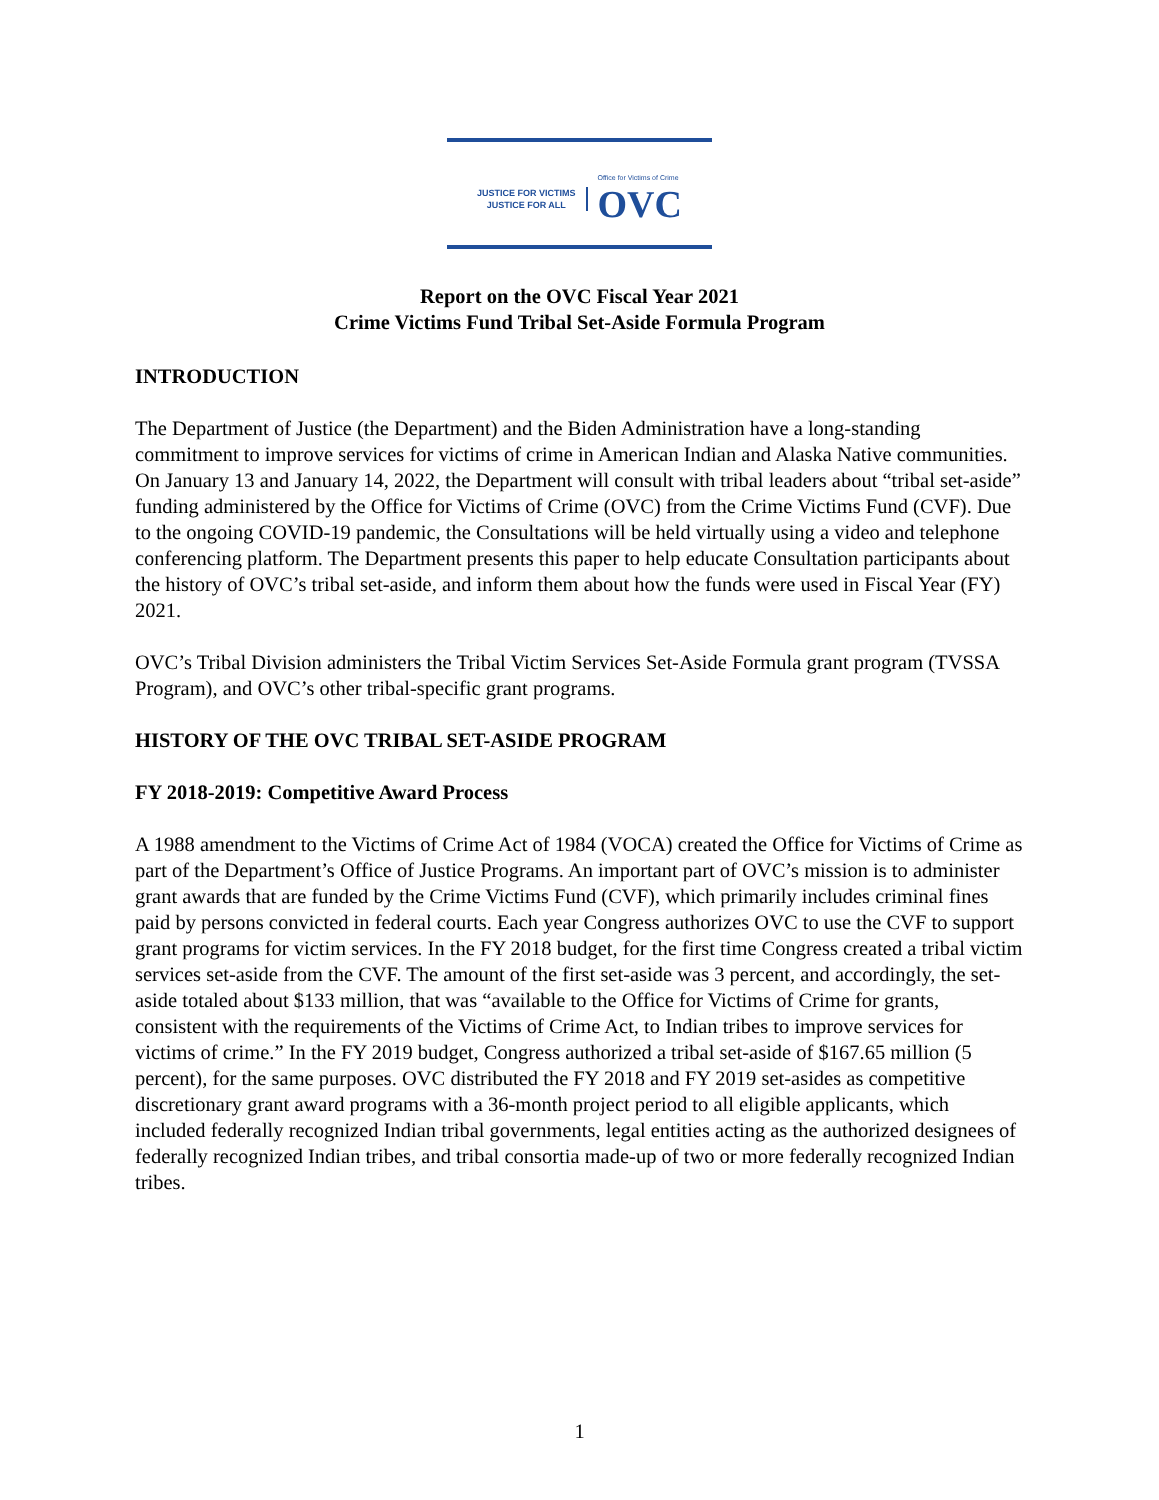JUSTICE FOR VICTIMS
JUSTICE FOR ALL
Office for Victims of Crime
OVC
Report on the OVC Fiscal Year 2021
Crime Victims Fund Tribal Set-Aside Formula Program
INTRODUCTION
The Department of Justice (the Department) and the Biden Administration have a long-standing commitment to improve services for victims of crime in American Indian and Alaska Native communities. On January 13 and January 14, 2022, the Department will consult with tribal leaders about “tribal set-aside” funding administered by the Office for Victims of Crime (OVC) from the Crime Victims Fund (CVF). Due to the ongoing COVID-19 pandemic, the Consultations will be held virtually using a video and telephone conferencing platform. The Department presents this paper to help educate Consultation participants about the history of OVC’s tribal set-aside, and inform them about how the funds were used in Fiscal Year (FY) 2021.
OVC’s Tribal Division administers the Tribal Victim Services Set-Aside Formula grant program (TVSSA Program), and OVC’s other tribal-specific grant programs.
HISTORY OF THE OVC TRIBAL SET-ASIDE PROGRAM
FY 2018-2019: Competitive Award Process
A 1988 amendment to the Victims of Crime Act of 1984 (VOCA) created the Office for Victims of Crime as part of the Department’s Office of Justice Programs. An important part of OVC’s mission is to administer grant awards that are funded by the Crime Victims Fund (CVF), which primarily includes criminal fines paid by persons convicted in federal courts. Each year Congress authorizes OVC to use the CVF to support grant programs for victim services. In the FY 2018 budget, for the first time Congress created a tribal victim services set-aside from the CVF. The amount of the first set-aside was 3 percent, and accordingly, the set-aside totaled about $133 million, that was “available to the Office for Victims of Crime for grants, consistent with the requirements of the Victims of Crime Act, to Indian tribes to improve services for victims of crime.” In the FY 2019 budget, Congress authorized a tribal set-aside of $167.65 million (5 percent), for the same purposes. OVC distributed the FY 2018 and FY 2019 set-asides as competitive discretionary grant award programs with a 36-month project period to all eligible applicants, which included federally recognized Indian tribal governments, legal entities acting as the authorized designees of federally recognized Indian tribes, and tribal consortia made-up of two or more federally recognized Indian tribes.
1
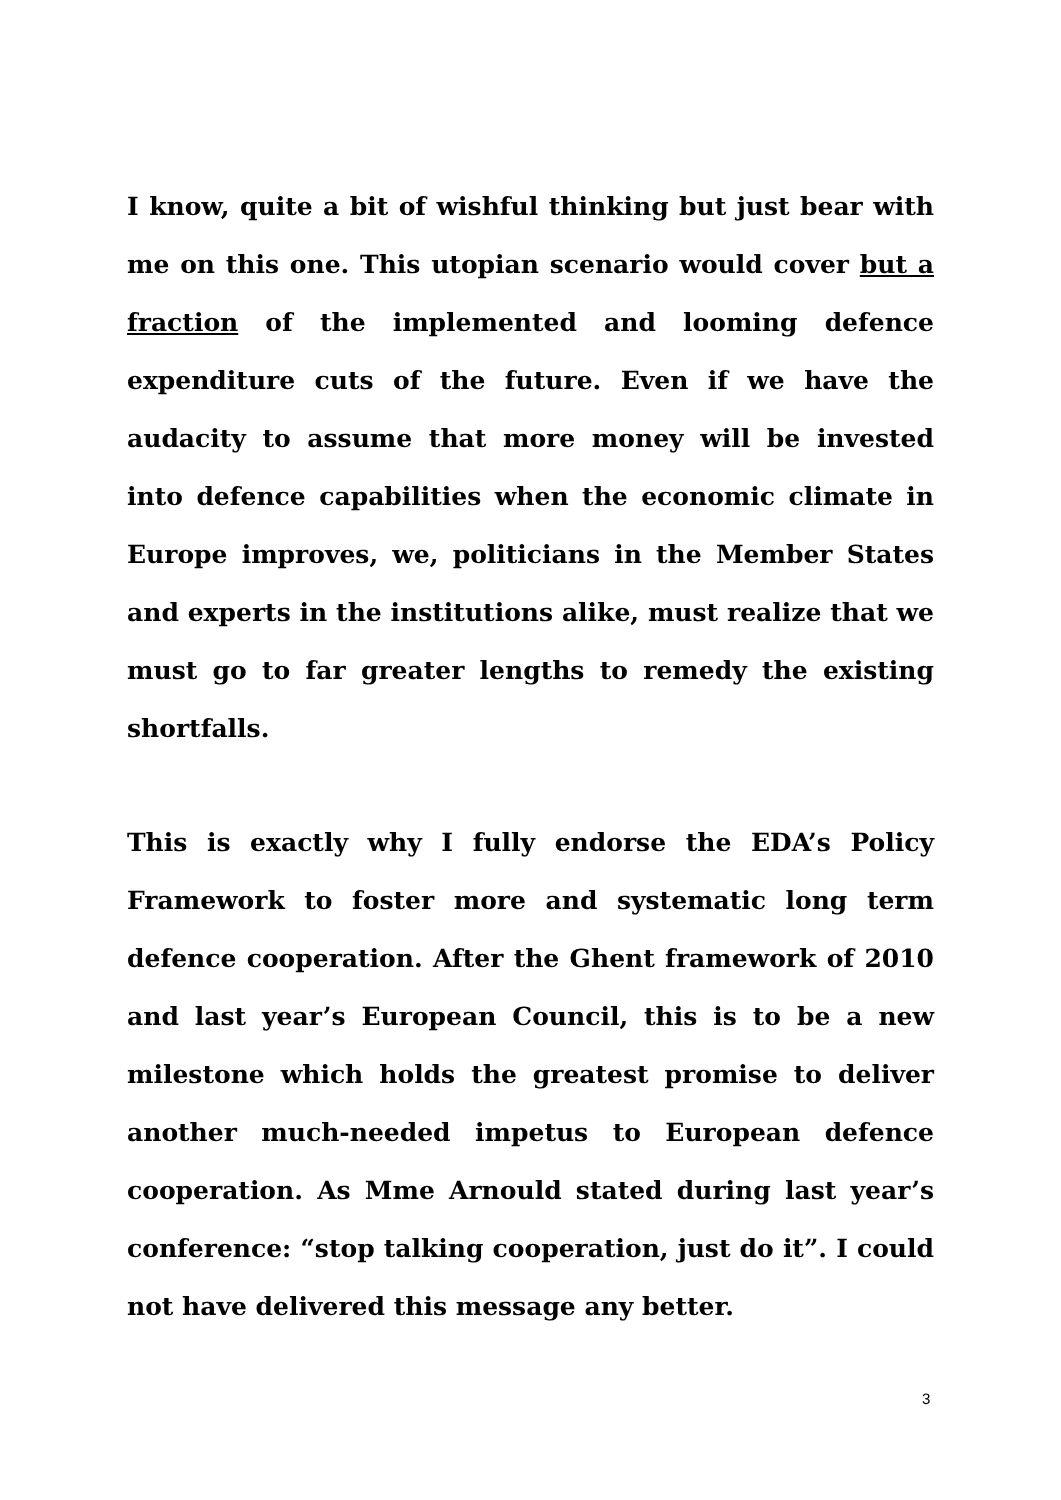I know, quite a bit of wishful thinking but just bear with me on this one. This utopian scenario would cover but a fraction of the implemented and looming defence expenditure cuts of the future. Even if we have the audacity to assume that more money will be invested into defence capabilities when the economic climate in Europe improves, we, politicians in the Member States and experts in the institutions alike, must realize that we must go to far greater lengths to remedy the existing shortfalls.
This is exactly why I fully endorse the EDA’s Policy Framework to foster more and systematic long term defence cooperation. After the Ghent framework of 2010 and last year’s European Council, this is to be a new milestone which holds the greatest promise to deliver another much-needed impetus to European defence cooperation. As Mme Arnould stated during last year’s conference: “stop talking cooperation, just do it”. I could not have delivered this message any better.
3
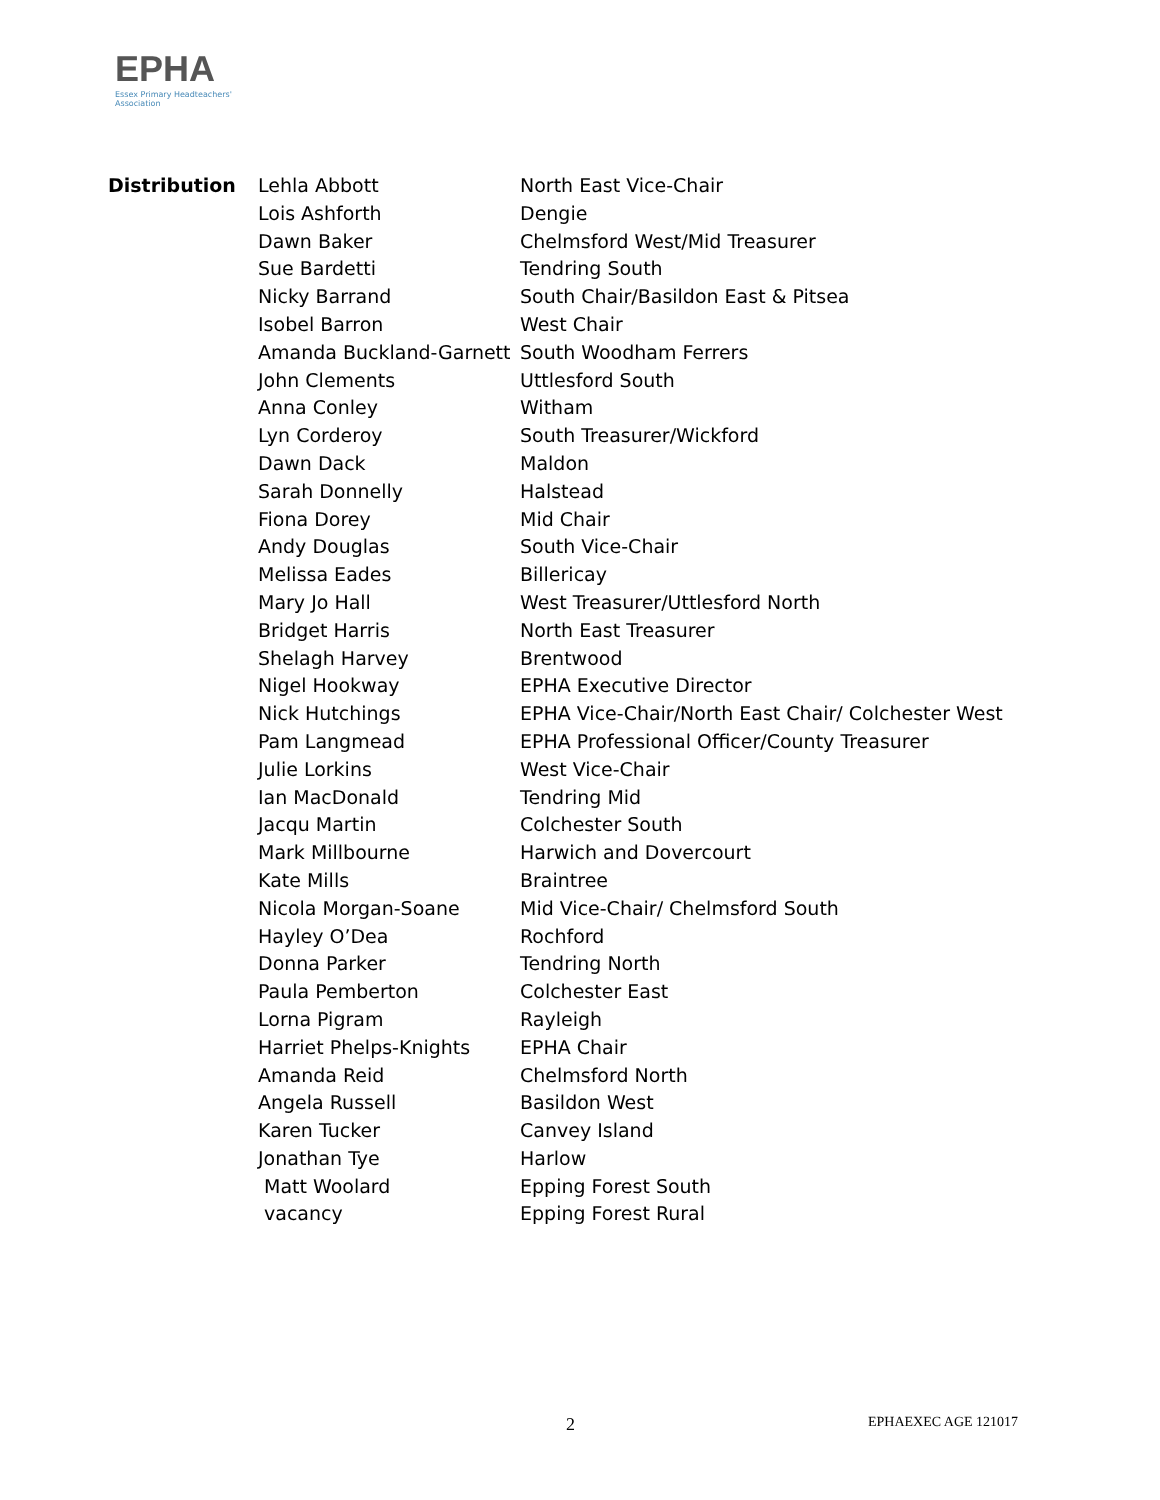EPHA
Essex Primary Headteachers'
Association
| Distribution | Lehla Abbott | North East Vice-Chair |
| | Lois Ashforth | Dengie |
| | Dawn Baker | Chelmsford West/Mid Treasurer |
| | Sue Bardetti | Tendring South |
| | Nicky Barrand | South Chair/Basildon East & Pitsea |
| | Isobel Barron | West Chair |
| | Amanda Buckland-Garnett | South Woodham Ferrers |
| | John Clements | Uttlesford South |
| | Anna Conley | Witham |
| | Lyn Corderoy | South Treasurer/Wickford |
| | Dawn Dack | Maldon |
| | Sarah Donnelly | Halstead |
| | Fiona Dorey | Mid Chair |
| | Andy Douglas | South Vice-Chair |
| | Melissa Eades | Billericay |
| | Mary Jo Hall | West Treasurer/Uttlesford North |
| | Bridget Harris | North East Treasurer |
| | Shelagh Harvey | Brentwood |
| | Nigel Hookway | EPHA Executive Director |
| | Nick Hutchings | EPHA Vice-Chair/North East Chair/ Colchester West |
| | Pam Langmead | EPHA Professional Officer/County Treasurer |
| | Julie Lorkins | West Vice-Chair |
| | Ian MacDonald | Tendring Mid |
| | Jacqu Martin | Colchester South |
| | Mark Millbourne | Harwich and Dovercourt |
| | Kate Mills | Braintree |
| | Nicola Morgan-Soane | Mid Vice-Chair/ Chelmsford South |
| | Hayley O’Dea | Rochford |
| | Donna Parker | Tendring North |
| | Paula Pemberton | Colchester East |
| | Lorna Pigram | Rayleigh |
| | Harriet Phelps-Knights | EPHA Chair |
| | Amanda Reid | Chelmsford North |
| | Angela Russell | Basildon West |
| | Karen Tucker | Canvey Island |
| | Jonathan Tye | Harlow |
| | Matt Woolard | Epping Forest South |
| | vacancy | Epping Forest Rural |
2 EPHAEXEC AGE 121017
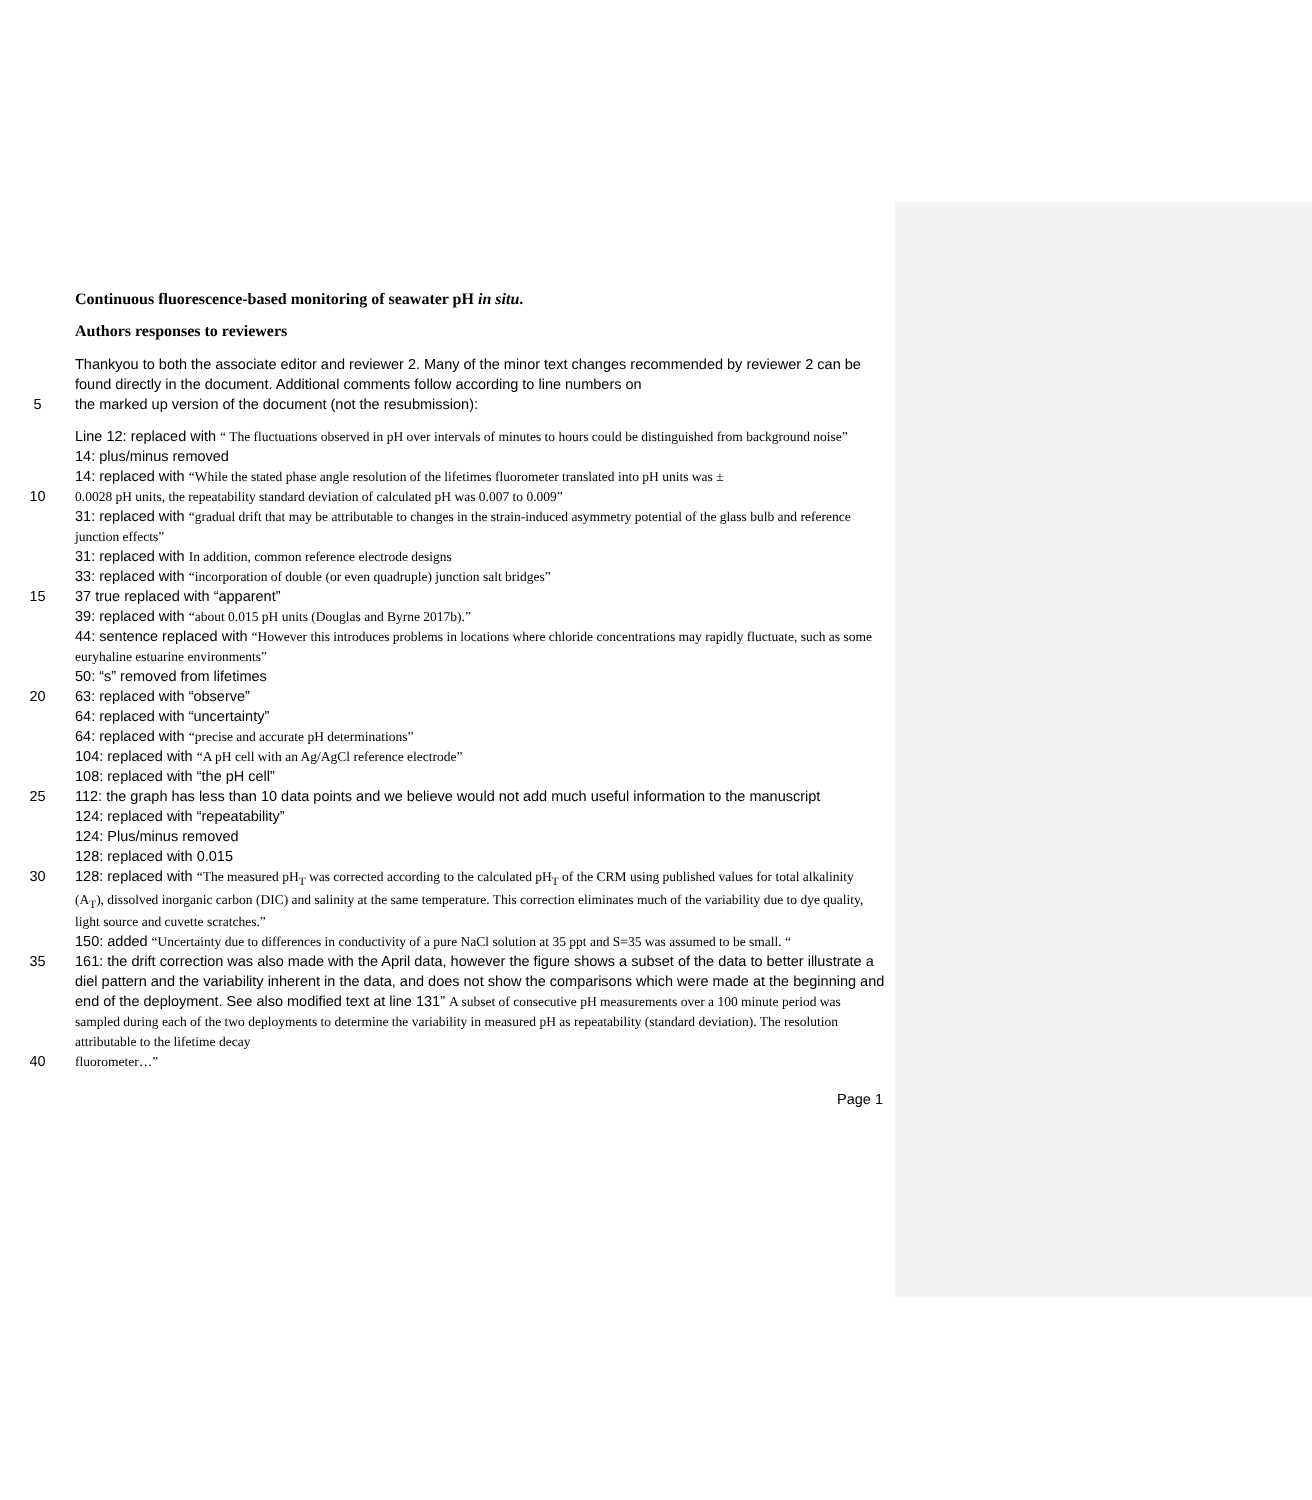Continuous fluorescence-based monitoring of seawater pH in situ.
Authors responses to reviewers
Thankyou to both the associate editor and reviewer 2. Many of the minor text changes recommended by reviewer 2 can be found directly in the document. Additional comments follow according to line numbers on
5 the marked up version of the document (not the resubmission):
Line 12: replaced with “ The fluctuations observed in pH over intervals of minutes to hours could be distinguished from background noise”
14: plus/minus removed
14: replaced with “While the stated phase angle resolution of the lifetimes fluorometer translated into pH units was ±
10 0.0028 pH units, the repeatability standard deviation of calculated pH was 0.007 to 0.009”
31: replaced with “gradual drift that may be attributable to changes in the strain-induced asymmetry potential of the glass bulb and reference junction effects”
31: replaced with In addition, common reference electrode designs
33: replaced with “incorporation of double (or even quadruple) junction salt bridges”
15 37 true replaced with “apparent”
39: replaced with “about 0.015 pH units (Douglas and Byrne 2017b).”
44: sentence replaced with “However this introduces problems in locations where chloride concentrations may rapidly fluctuate, such as some euryhaline estuarine environments”
50: “s” removed from lifetimes
20 63: replaced with “observe”
64: replaced with “uncertainty”
64: replaced with “precise and accurate pH determinations”
104: replaced with “A pH cell with an Ag/AgCl reference electrode”
108: replaced with “the pH cell”
25 112: the graph has less than 10 data points and we believe would not add much useful information to the manuscript
124: replaced with “repeatability”
124: Plus/minus removed
128: replaced with 0.015
30 128: replaced with “The measured pH<sub>T</sub> was corrected according to the calculated pH<sub>T</sub> of the CRM using published values for total alkalinity (A<sub>T</sub>), dissolved inorganic carbon (DIC) and salinity at the same temperature. This correction eliminates much of the variability due to dye quality, light source and cuvette scratches.”
150: added “Uncertainty due to differences in conductivity of a pure NaCl solution at 35 ppt and S=35 was assumed to be small. “
35 161: the drift correction was also made with the April data, however the figure shows a subset of the data to better illustrate a diel pattern and the variability inherent in the data, and does not show the comparisons which were made at the beginning and end of the deployment. See also modified text at line 131” A subset of consecutive pH measurements over a 100 minute period was sampled during each of the two deployments to determine the variability in measured pH as repeatability (standard deviation). The resolution attributable to the lifetime decay
40 fluorometer…”
Page 1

^^^^^^^^

▸ **REQUIREMENT**: The required output is the stretch of entries above from the line containing "INTRODUCTION" through the line containing "FY 2018-2019: Competitive Award Process", reproduced exactly.

▸ **RESULT OF THIS EXERCISE**:
INTRODUCTION
The Department of Justice (the Department) and the Biden Administration have a long-standing commitment to improve services for victims of crime in American Indian and Alaska Native communities. On January 13 and January 14, 2022, the Department will consult with tribal leaders about “tribal set-aside” funding administered by the Office for Victims of Crime (OVC) from the Crime Victims Fund (CVF). Due to the ongoing COVID-19 pandemic, the Consultations will be held virtually using a video and telephone conferencing platform. The Department presents this paper to help educate Consultation participants about the history of OVC’s tribal set-aside, and inform them about how the funds were used in Fiscal Year (FY) 2021.
OVC’s Tribal Division administers the Tribal Victim Services Set-Aside Formula grant program (TVSSA Program), and OVC’s other tribal-specific grant programs.
HISTORY OF THE OVC TRIBAL SET-ASIDE PROGRAM
FY 2018-2019: Competitive Award Process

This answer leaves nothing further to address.